Folha de S. Paulo


'Parceira', PM é tratada como vítima do Carandiru por desembargadores

"Esse julgamento teve, dentre as 111 vítimas, a de número 112. A 112ª vítima da chacina foi a Polícia Militar."

Essa apaixonada defesa da corporação foi feita pelo desembargador Edison Brandão, do Tribunal de Justiça de São Paulo, na sessão de terça (27) que anulou os julgamentos que condenaram 74 policiais pelo massacre do Carandiru –em 1992, quando 111 presidiários foram assassinados em uma ação da PM para conter um motim.

Ela dá o tom de como ocorreram as discussões na sala e, também, da relação de parceria existente entre magistrados paulistas e oficiais da PM.

O termo "parceira" está, aliás, em nota divulgada pelo Tribunal de Justiça de SP em fevereiro de 2013, quando o então presidente do TJ, Ivan Sartori, foi condecorado pela tropa de choque da PM com uma medalha por "relevantes serviços prestados [...] para a elevação do nome da Polícia Militar" de São Paulo. A maioria dos PMs acusados pelo massacre era da tropa de choque –e de suas divisões, como a Rota.

"Esta é a quinta medalha que recebo da PM e isso me traz um orgulho muito grande, em especial pelo respeito que tenho pelos senhores.

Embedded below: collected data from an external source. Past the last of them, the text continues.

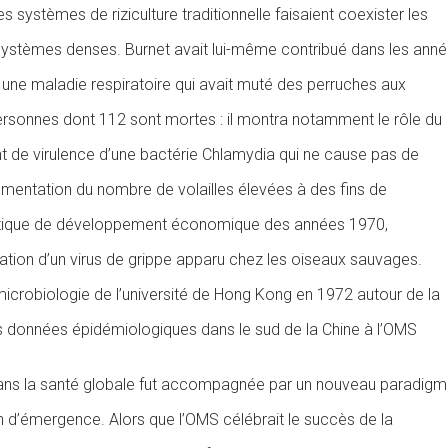
s systèmes de riziculture traditionnelle faisaient coexister les
ystèmes denses. Burnet avait lui-même contribué dans les ann
 une maladie respiratoire qui avait muté des perruches aux
personnes dont 112 sont mortes : il montra notamment le rôle du
nt de virulence d’une bactérie Chlamydia qui ne cause pas de
entation du nombre de volailles élevées à des fins de
litique de développement économique des années 1970,
ication d’un virus de grippe apparu chez les oiseaux sauvages.
crobiologie de l’université de Hong Kong en 1972 autour de la
es données épidémiologiques dans le sud de la Chine à l’OMS
te dans la santé globale fut accompagnée par un nouveau paradig
n d’émergence. Alors que l’OMS célébrait le succès de la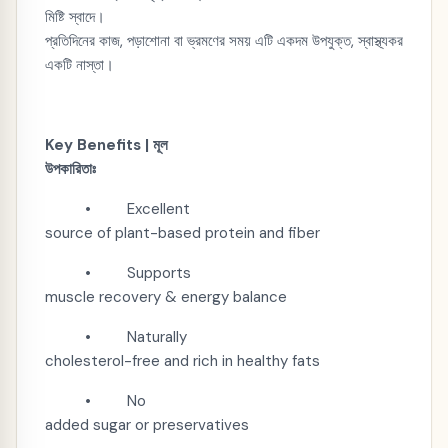
মিষ্টি স্বাদে।
প্রতিদিনের কাজ, পড়াশোনা বা ভ্রমণের সময় এটি একদম উপযুক্ত, স্বাস্থ্যকর
একটি নাস্তা।
Key Benefits |
মূল
উপকারিতাঃ
• Excellent
source of plant-based protein and fiber
• Supports
muscle recovery & energy balance
• Naturally
cholesterol-free and rich in healthy fats
• No
added sugar or preservatives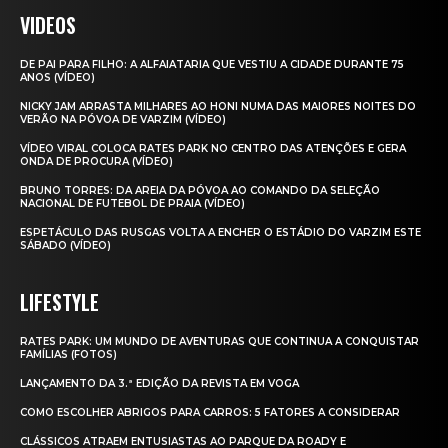
VIDEOS
DE PAI PARA FILHO: A ALFAIATARIA QUE VESTIU A CIDADE DURANTE 75
ANOS (VÍDEO)
NICKY JAM ARRASTA MILHARES AO HONI NUMA DAS MAIORES NOITES DO
VERÃO NA PÓVOA DE VARZIM (VÍDEO)
VÍDEO VIRAL COLOCA RATES PARK NO CENTRO DAS ATENÇÕES E GERA
ONDA DE PROCURA (VÍDEO)
BRUNO TORRES: DA AREIA DA PÓVOA AO COMANDO DA SELEÇÃO
NACIONAL DE FUTEBOL DE PRAIA (VÍDEO)
ESPETÁCULO DAS RUSGAS VOLTA A ENCHER O ESTÁDIO DO VARZIM ESTE
SÁBADO (VÍDEO)
LIFESTYLE
RATES PARK: UM MUNDO DE AVENTURAS QUE CONTINUA A CONQUISTAR
FAMÍLIAS (FOTOS)
LANÇAMENTO DA 3.ª EDIÇÃO DA REVISTA EM VOGA
COMO ESCOLHER ABRIGOS PARA CARROS: 5 FATORES A CONSIDERAR
CLÁSSICOS ATRAEM ENTUSIASTAS AO PARQUE DA ROADY E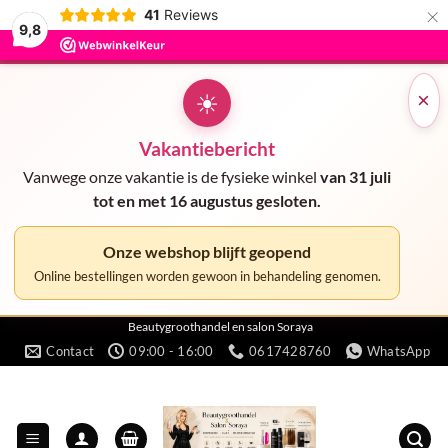
×
41
Reviews
9,8
☀
×
Vakantiebericht
Vanwege onze vakantie is de fysieke winkel
van 31 juli
tot en met 16 augustus gesloten.
Onze webshop blijft geopend
Online bestellingen worden gewoon in behandeling genomen.
Ga
Beautygroothandel en salon Soraya
Contact
09:00 - 16:00
0617428760
WhatsApp
naar
inhoud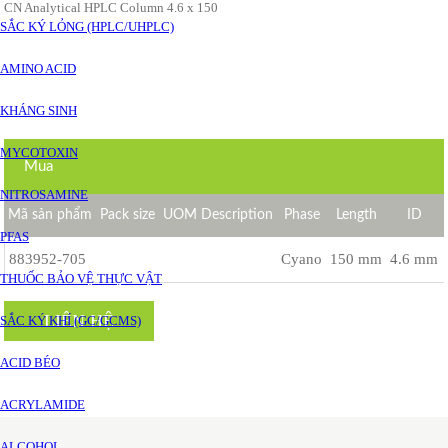
CN Analytical HPLC Column 4.6 x 150
SẮC KÝ LỎNG (HPLC/UHPLC)
AMINO ACID
KHÁNG SINH
MYCOTOXIN
Mua
NITROSAMINE
Mã sản phẩm
Pack size
UOM Description
Phase
Length
ID
PFAS
883952-705
Cyano
150 mm
4.6 mm
THUỐC BẢO VỆ THỰC VẬT
LIÊN HỆ
SẮC KÝ KHÍ (GC/GCMS)
ACID BÉO
ACRYLAMIDE
ALCOHOL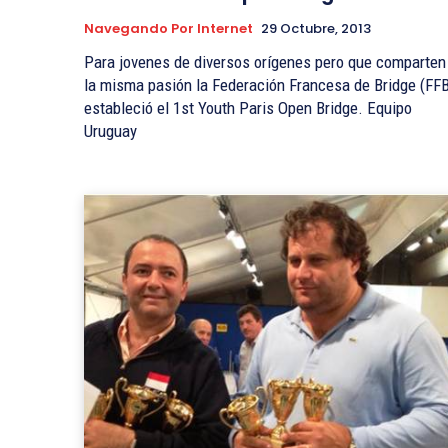
Navegando Por Internet
29 Octubre, 2013
Para jovenes de diversos orígenes pero que comparten
la misma pasión la Federación Francesa de Bridge (FF
estableció el 1st Youth Paris Open Bridge. Equipo
Uruguay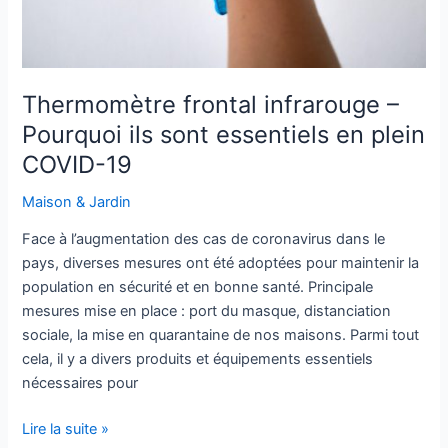
Thermomètre frontal infrarouge –
Pourquoi ils sont essentiels en plein
COVID-19
Maison & Jardin
Face à l’augmentation des cas de coronavirus dans le
pays, diverses mesures ont été adoptées pour maintenir la
population en sécurité et en bonne santé. Principale
mesures mise en place : port du masque, distanciation
sociale, la mise en quarantaine de nos maisons. Parmi tout
cela, il y a divers produits et équipements essentiels
nécessaires pour
Lire la suite »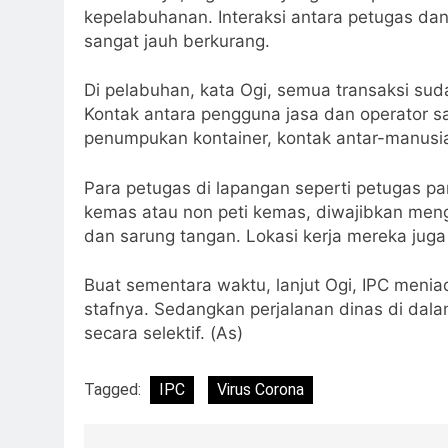
kepelabuhanan. Interaksi antara petugas dan
sangat jauh berkurang.
Di pelabuhan, kata Ogi, semua transaksi su
Kontak antara pengguna jasa dan operator sa
penumpukan kontainer, kontak antar-manusia 
Para petugas di lapangan seperti petugas pa
kemas atau non peti kemas, diwajibkan men
dan sarung tangan. Lokasi kerja mereka juga d
Buat sementara waktu, lanjut Ogi, IPC meniad
stafnya. Sedangkan perjalanan dinas di dal
secara selektif. (As)
Tagged:
IPC
Virus Corona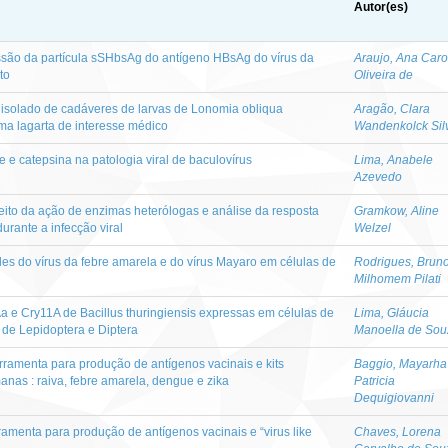
Autor(es)
ão da partícula sSHbsAg do antígeno HBsAg do vírus da
Araujo, Ana Caro
to
Oliveira de
isolado de cadáveres de larvas de Lonomia obliqua
Aragão, Clara
uma lagarta de interesse médico
Wandenkolck Sil
 e catepsina na patologia viral de baculovírus
Lima, Anabele
Azevedo
feito da ação de enzimas heterólogas e análise da resposta
Gramkow, Aline
urante a infecção viral
Welzel
les do vírus da febre amarela e do vírus Mayaro em células de
Rodrigues, Brun
Milhomem Pilati
 e Cry11A de Bacillus thuringiensis expressas em células de
Lima, Gláucia
s de Lepidoptera e Diptera
Manoella de Sou
rramenta para produção de antígenos vacinais e kits
Baggio, Mayarha
nas : raiva, febre amarela, dengue e zika
Patricia
Dequigiovanni
amenta para produção de antígenos vacinais e “virus like
Chaves, Lorena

Obrigado por essa honraria", disse Sartori, ao receber a medalha e posar para fotos.

Foi Sartori quem presidiu a sessão de terça que anulou a condenação dos 74 policiais. Ele ainda pediu a absolvição dos réus, sem necessidade de novo júri, e afirmou que "não houve massacre no Carandiru, mas sim legítima defesa [por parte dos PMs]".

O voto foi vencido –os outros dois desembargadores, Edison Brandão e Camilo Léllis, votaram pela anulação, não pela absolvição. Mas ainda há chances de prevalecer –dois outros desembargadores opinarão sobre a questão.

Para a procuradora Sandra Jardim, responsável pelo processo do Carandiru, a Constituição do país "será rasgada" se isso ocorrer, pois só cabe aos jurados decidir se uma pessoa é culpada ou não. Integrante do Ministério Público, ela diz ter a impressão de que não eram os 74 policiais que estavam sendo julgados, mas a Polícia Militar.

RELEVANTE SERVIÇO

No mesmo dia em que recebeu a medalha em fevereiro de 2013, Sartori agradeceu algo que a PM faz e que, para juízes ouvidos pela Folha, reforça a relação entre a cúpula da corporação e o TJ. "O relevante serviço prestado à nossa Corte, como as escoltas, a guarda e a segurança, são essenciais", disse o magistrado no evento.

A PM paulista oferece 841 agentes para a segurança de prédios do Judiciário estadual, incluindo a proteção pessoal do presidente do TJ, vice-presidente e do corregedor. Desse efetivo, 491 são cedidos sem nenhum custo para o Judiciário. Já os outros 350 PMs são contratados por meio de convênio –recebem um adicional de R$ 188,40 por dia trabalhado ao TJ.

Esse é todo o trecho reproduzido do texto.